Pemerintah memindahkan sebanyak 263 warga binaan high risk ke Nusakambangan.

Diterbitkan 24 April 2026, 11:40 WIB
Share
Copy Link
Batalkan
Jadi intinya...
  • Pemerintah memindahkan 263 warga binaan high risk ke Nusakambangan.
  • Pemindahan ini karena mereka melakukan pelanggaran lain saat pembinaan.
  • Tujuannya untuk keamanan, mencegah narkoba, dan mengubah perilaku narapidana.

Liputan6.com, Jakarta - Pemerintah memindahkan sebanyak 263 warga binaan high risk ke Nusakambangan. Direktur Jenderal Pemasyarakatan Mashudi mengatakan, total warga binaan high risk di Nusakambangan sebanyak 2.554 orang.

Ratusan warga binaan yang dipindahkan ke Nusakambangan itu berasal dari Sumatera Utara sebanyak 44 orang, Riau sebanyak 103 orang. Sedangkan dari Jambi dipindahkan 42 warga binaan high risk, Sumatera Selatan 11 orang, 18 orang dari Lampung dan DKI Jakarta 45 orang.

"263 warga binaan high risk tersebut telah diterima oleh sejulmlah lapas di Nusakambangan. Pemindahan dan penerimaan di masing-masing lapas dilakukan sesuai dengan SOP yang berlaku," kata Mashudi, Jumat (24/4/2026).

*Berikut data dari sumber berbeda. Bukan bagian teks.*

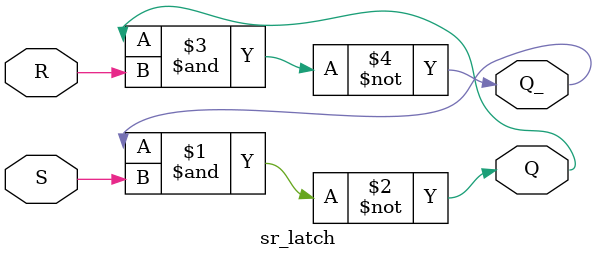
<source format=v>

module sr_latch(S, R, Q, Q_);
	input S, R;
	output Q, Q_;
	nand a3(Q, Q_, S);
	nand a4(Q_, Q, R);
endmodule
</source>
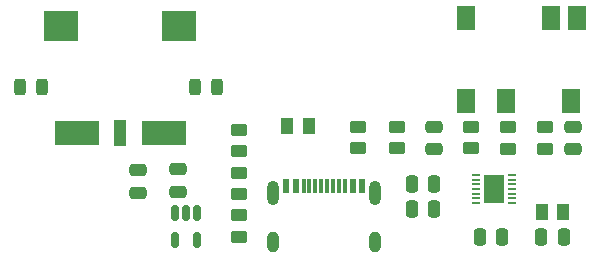
<source format=gbr>
%TF.GenerationSoftware,KiCad,Pcbnew,7.0.7*%
%TF.CreationDate,2024-02-01T23:55:36-06:00*%
%TF.ProjectId,Md-rev-1,4d642d72-6576-42d3-912e-6b696361645f,rev?*%
%TF.SameCoordinates,Original*%
%TF.FileFunction,Paste,Top*%
%TF.FilePolarity,Positive*%
%FSLAX46Y46*%
G04 Gerber Fmt 4.6, Leading zero omitted, Abs format (unit mm)*
G04 Created by KiCad (PCBNEW 7.0.7) date 2024-02-01 23:55:36*
%MOMM*%
%LPD*%
G01*
G04 APERTURE LIST*
G04 Aperture macros list*
%AMRoundRect*
0 Rectangle with rounded corners*
0 $1 Rounding radius*
0 $2 $3 $4 $5 $6 $7 $8 $9 X,Y pos of 4 corners*
0 Add a 4 corners polygon primitive as box body*
4,1,4,$2,$3,$4,$5,$6,$7,$8,$9,$2,$3,0*
0 Add four circle primitives for the rounded corners*
1,1,$1+$1,$2,$3*
1,1,$1+$1,$4,$5*
1,1,$1+$1,$6,$7*
1,1,$1+$1,$8,$9*
0 Add four rect primitives between the rounded corners*
20,1,$1+$1,$2,$3,$4,$5,0*
20,1,$1+$1,$4,$5,$6,$7,0*
20,1,$1+$1,$6,$7,$8,$9,0*
20,1,$1+$1,$8,$9,$2,$3,0*%
G04 Aperture macros list end*
%ADD10RoundRect,0.250000X-0.475000X0.250000X-0.475000X-0.250000X0.475000X-0.250000X0.475000X0.250000X0*%
%ADD11RoundRect,0.250000X-0.450000X0.262500X-0.450000X-0.262500X0.450000X-0.262500X0.450000X0.262500X0*%
%ADD12RoundRect,0.250000X-0.250000X-0.475000X0.250000X-0.475000X0.250000X0.475000X-0.250000X0.475000X0*%
%ADD13RoundRect,0.250000X0.450000X-0.262500X0.450000X0.262500X-0.450000X0.262500X-0.450000X-0.262500X0*%
%ADD14RoundRect,0.243750X0.243750X0.456250X-0.243750X0.456250X-0.243750X-0.456250X0.243750X-0.456250X0*%
%ADD15R,1.500000X2.000000*%
%ADD16RoundRect,0.150000X-0.150000X0.512500X-0.150000X-0.512500X0.150000X-0.512500X0.150000X0.512500X0*%
%ADD17R,1.117600X1.447800*%
%ADD18RoundRect,0.250000X0.475000X-0.250000X0.475000X0.250000X-0.475000X0.250000X-0.475000X-0.250000X0*%
%ADD19R,0.711200X0.203200*%
%ADD20R,1.701800X2.387600*%
%ADD21R,3.810000X2.030000*%
%ADD22R,1.020000X2.290000*%
%ADD23R,3.000000X2.500000*%
%ADD24R,0.600000X1.150000*%
%ADD25R,0.300000X1.150000*%
%ADD26O,1.000000X2.100000*%
%ADD27O,1.000000X1.800000*%
G04 APERTURE END LIST*
D10*
%TO.C,C1*%
X144530000Y-118330000D03*
X144530000Y-120230000D03*
%TD*%
D11*
%TO.C,R4*%
X149690000Y-118627500D03*
X149690000Y-120452500D03*
%TD*%
D12*
%TO.C,C3*%
X164310000Y-119610000D03*
X166210000Y-119610000D03*
%TD*%
D13*
%TO.C,R5*%
X149690000Y-124032500D03*
X149690000Y-122207500D03*
%TD*%
D14*
%TO.C,D2*%
X133025000Y-111380000D03*
X131150000Y-111380000D03*
%TD*%
D13*
%TO.C,R3*%
X149690000Y-116822500D03*
X149690000Y-114997500D03*
%TD*%
D15*
%TO.C,J2*%
X168880000Y-112530000D03*
X168880000Y-105530000D03*
X172280000Y-112530000D03*
X176080000Y-105530000D03*
X178280000Y-105530000D03*
X177780000Y-112530000D03*
%TD*%
D10*
%TO.C,C5*%
X166200000Y-114710000D03*
X166200000Y-116610000D03*
%TD*%
D13*
%TO.C,R2*%
X163070000Y-116535000D03*
X163070000Y-114710000D03*
%TD*%
D16*
%TO.C,U1*%
X146160000Y-122062500D03*
X145210000Y-122062500D03*
X144260000Y-122062500D03*
X144260000Y-124337500D03*
X146160000Y-124337500D03*
%TD*%
D13*
%TO.C,R8*%
X169360000Y-116552500D03*
X169360000Y-114727500D03*
%TD*%
D17*
%TO.C,FB2*%
X175348300Y-121940000D03*
X177151700Y-121940000D03*
%TD*%
D18*
%TO.C,C2*%
X141170000Y-120310000D03*
X141170000Y-118410000D03*
%TD*%
D12*
%TO.C,C4*%
X164320000Y-121710000D03*
X166220000Y-121710000D03*
%TD*%
D17*
%TO.C,FB1*%
X153778300Y-114670000D03*
X155581700Y-114670000D03*
%TD*%
D19*
%TO.C,U2*%
X169762800Y-118800000D03*
X169762800Y-119199999D03*
X169762800Y-119600001D03*
X169762800Y-120000000D03*
X169762800Y-120399999D03*
X169762800Y-120800001D03*
X169762800Y-121200000D03*
X172760000Y-121200000D03*
X172760000Y-120800001D03*
X172760000Y-120399999D03*
X172760000Y-120000000D03*
X172760000Y-119600001D03*
X172760000Y-119199999D03*
X172760000Y-118800000D03*
D20*
X171261400Y-120000000D03*
%TD*%
D21*
%TO.C,S1*%
X143325000Y-115245000D03*
D22*
X139640000Y-115245000D03*
D21*
X135955000Y-115245000D03*
D23*
X144640000Y-106175000D03*
X134640000Y-106175000D03*
%TD*%
D12*
%TO.C,C8*%
X175290000Y-124060000D03*
X177190000Y-124060000D03*
%TD*%
D14*
%TO.C,D1*%
X147847500Y-111380000D03*
X145972500Y-111380000D03*
%TD*%
D10*
%TO.C,C6*%
X178000000Y-114720000D03*
X178000000Y-116620000D03*
%TD*%
D12*
%TO.C,C7*%
X170070000Y-124060000D03*
X171970000Y-124060000D03*
%TD*%
D24*
%TO.C,J1*%
X153700000Y-119750000D03*
X154500000Y-119750000D03*
D25*
X155650000Y-119750000D03*
X156650000Y-119750000D03*
X157150000Y-119750000D03*
X158150000Y-119750000D03*
D24*
X159300000Y-119750000D03*
X160100000Y-119750000D03*
X160100000Y-119750000D03*
X159300000Y-119750000D03*
D25*
X158650000Y-119750000D03*
X157650000Y-119750000D03*
X156150000Y-119750000D03*
X155150000Y-119750000D03*
D24*
X154500000Y-119750000D03*
X153700000Y-119750000D03*
D26*
X152580000Y-120325000D03*
D27*
X152580000Y-124505000D03*
D26*
X161220000Y-120325000D03*
D27*
X161220000Y-124505000D03*
%TD*%
D13*
%TO.C,R6*%
X175600000Y-116572500D03*
X175600000Y-114747500D03*
%TD*%
D11*
%TO.C,R7*%
X172480000Y-114747500D03*
X172480000Y-116572500D03*
%TD*%
D13*
%TO.C,R1*%
X159780000Y-116565000D03*
X159780000Y-114740000D03*
%TD*%
M02*

</source>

Selama di Nusakambangan, warga binaan ini akan mendapatkan pengamanan dan pembinaan dengan tingkat maksimum dan super maksimum. Meski demikian, Mashudi memastikan pemindahan ini bukan hanya tindakan represif, tetapi langkah rehabilitatif sekaligus preventif.

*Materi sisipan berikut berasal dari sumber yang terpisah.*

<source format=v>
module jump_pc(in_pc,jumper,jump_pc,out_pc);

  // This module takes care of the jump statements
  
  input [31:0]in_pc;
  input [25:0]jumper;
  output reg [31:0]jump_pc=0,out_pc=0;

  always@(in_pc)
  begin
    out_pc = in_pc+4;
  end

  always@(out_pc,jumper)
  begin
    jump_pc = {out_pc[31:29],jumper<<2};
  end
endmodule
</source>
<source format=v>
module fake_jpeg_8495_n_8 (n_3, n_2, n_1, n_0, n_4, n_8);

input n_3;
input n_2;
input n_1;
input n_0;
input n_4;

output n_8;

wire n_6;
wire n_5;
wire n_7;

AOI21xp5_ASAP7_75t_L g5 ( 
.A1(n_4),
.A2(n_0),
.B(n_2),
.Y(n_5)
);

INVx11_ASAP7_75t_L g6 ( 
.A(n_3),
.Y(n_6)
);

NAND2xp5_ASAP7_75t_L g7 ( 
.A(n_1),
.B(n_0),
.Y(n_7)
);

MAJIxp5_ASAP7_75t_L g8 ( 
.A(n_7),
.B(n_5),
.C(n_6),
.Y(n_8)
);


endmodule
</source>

"Agar lapas dan rutan seoptimal mungkin terlindungi dari penyebaran perilaku melanggar, salah satunya konsen kami adalah memberantas pelanggaran terkait penyalahgunaan dan peredaran narkoba,” jelasnya.

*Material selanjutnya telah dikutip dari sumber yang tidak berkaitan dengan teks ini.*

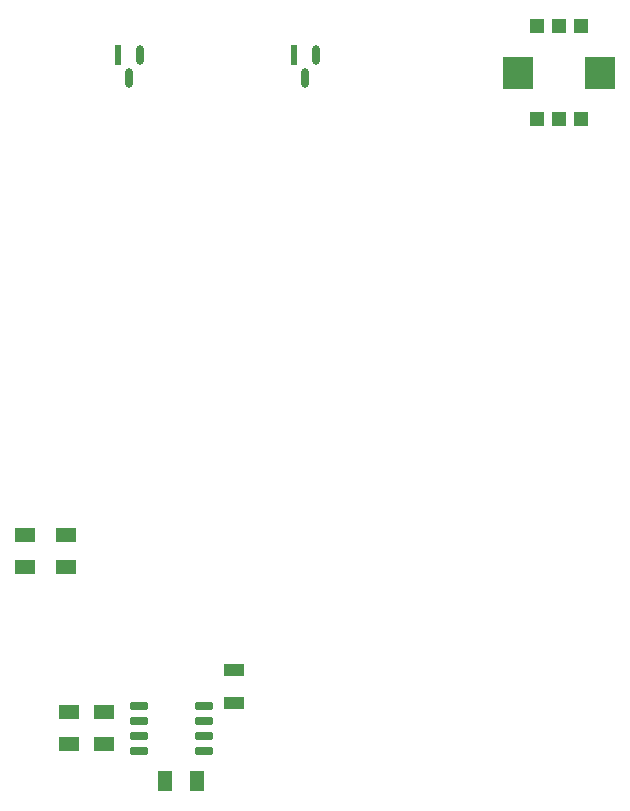
<source format=gbr>
G04*
G04 #@! TF.GenerationSoftware,Altium Limited,Altium Designer,23.6.0 (18)*
G04*
G04 Layer_Color=128*
%FSLAX44Y44*%
%MOMM*%
G71*
G04*
G04 #@! TF.SameCoordinates,1F3C283D-9475-48EB-A570-AF6A427DC10D*
G04*
G04*
G04 #@! TF.FilePolarity,Positive*
G04*
G01*
G75*
G04:AMPARAMS|DCode=73|XSize=1.6587mm|YSize=0.6268mm|CornerRadius=0.3134mm|HoleSize=0mm|Usage=FLASHONLY|Rotation=270.000|XOffset=0mm|YOffset=0mm|HoleType=Round|Shape=RoundedRectangle|*
%AMROUNDEDRECTD73*
21,1,1.6587,0.0000,0,0,270.0*
21,1,1.0319,0.6268,0,0,270.0*
1,1,0.6268,0.0000,-0.5159*
1,1,0.6268,0.0000,0.5159*
1,1,0.6268,0.0000,0.5159*
1,1,0.6268,0.0000,-0.5159*
%
%ADD73ROUNDEDRECTD73*%
%ADD74R,0.6268X1.6587*%
%ADD75R,1.7000X1.0000*%
G04:AMPARAMS|DCode=76|XSize=0.6mm|YSize=1.45mm|CornerRadius=0.051mm|HoleSize=0mm|Usage=FLASHONLY|Rotation=90.000|XOffset=0mm|YOffset=0mm|HoleType=Round|Shape=RoundedRectangle|*
%AMROUNDEDRECTD76*
21,1,0.6000,1.3480,0,0,90.0*
21,1,0.4980,1.4500,0,0,90.0*
1,1,0.1020,0.6740,0.2490*
1,1,0.1020,0.6740,-0.2490*
1,1,0.1020,-0.6740,-0.2490*
1,1,0.1020,-0.6740,0.2490*
%
%ADD76ROUNDEDRECTD76*%
%ADD77R,1.7500X1.3000*%
%ADD78R,1.3000X1.7500*%
%ADD79R,1.2700X1.2800*%
%ADD80R,2.5500X2.8000*%
D73*
X1180000Y1450233D02*
D03*
X1189150Y1469767D02*
D03*
X1040000Y1470000D02*
D03*
X1030850Y1450466D02*
D03*
D74*
X1170850Y1469767D02*
D03*
X1021700Y1470000D02*
D03*
D75*
X1120000Y949000D02*
D03*
Y921000D02*
D03*
D76*
X1039750Y880950D02*
D03*
Y893650D02*
D03*
Y906350D02*
D03*
Y919050D02*
D03*
X1094250Y880950D02*
D03*
Y893650D02*
D03*
Y906350D02*
D03*
Y919050D02*
D03*
D77*
X1010000Y886500D02*
D03*
Y913500D02*
D03*
X980000Y886500D02*
D03*
Y913500D02*
D03*
X978000Y1063500D02*
D03*
Y1036500D02*
D03*
X943188Y1063500D02*
D03*
Y1036500D02*
D03*
D78*
X1061500Y855000D02*
D03*
X1088500D02*
D03*
D79*
X1395000Y1415900D02*
D03*
X1376500D02*
D03*
X1413500Y1494100D02*
D03*
X1395000D02*
D03*
X1376500D02*
D03*
X1413500Y1415900D02*
D03*
D80*
X1360000Y1455000D02*
D03*
X1430000D02*
D03*
M02*

</source>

Napi Terlibat Pelanggaran Lain

Dia menjelaskan, pemindahan ratusan warga binaan ini dikarenakan mereka melakukan pelanggaran lain saat menjalani masa pembinaan.

"Intinya semua perilaku yang mengganggu keamanan dan ketertiban dalam kategori high risk, salah satu tindakan tegas yang yang dilakukan adalah dipindahkan ke Nusakambangan,” sebutnya.

Mashudi menyebutkan ditargetkan terhadap warga binaan tersebut dapat segera terjadi perubahan perilaku yang lebih baik.

“Setelah 6 bulan mereka akan diassesment, dan apabila terjadi perubahan perilaku yang lebih baik akan dipindahkan ke lapas dengan tingkat pembinaan dan pengaman yang lebih rendah," paparnya.

Napi Turun Level dari Risiko Tinggi

Mashudi mengungkapkan, sudah ada beberapa warga binaan yang sebelumnya masuk kategori high risk dan turun ke level pengamanan sampai dengan minimum di Lapas Terbuka Nusakambangan.

"Dalam pelaksanaan pemindahan dilakukan kolaborasi Direktorat Jenderal Pemasyarakatan melalui Direktorat Pengamanan dan Intelejen serta Direktorat Kepatuhan Internal, Aparat Kepolisian dan Petugas Pemasyarakatan dari Kantor Wilayah Direktorat Jenderal Pemasyarakatan masing-masing wilayah," pungkasnya.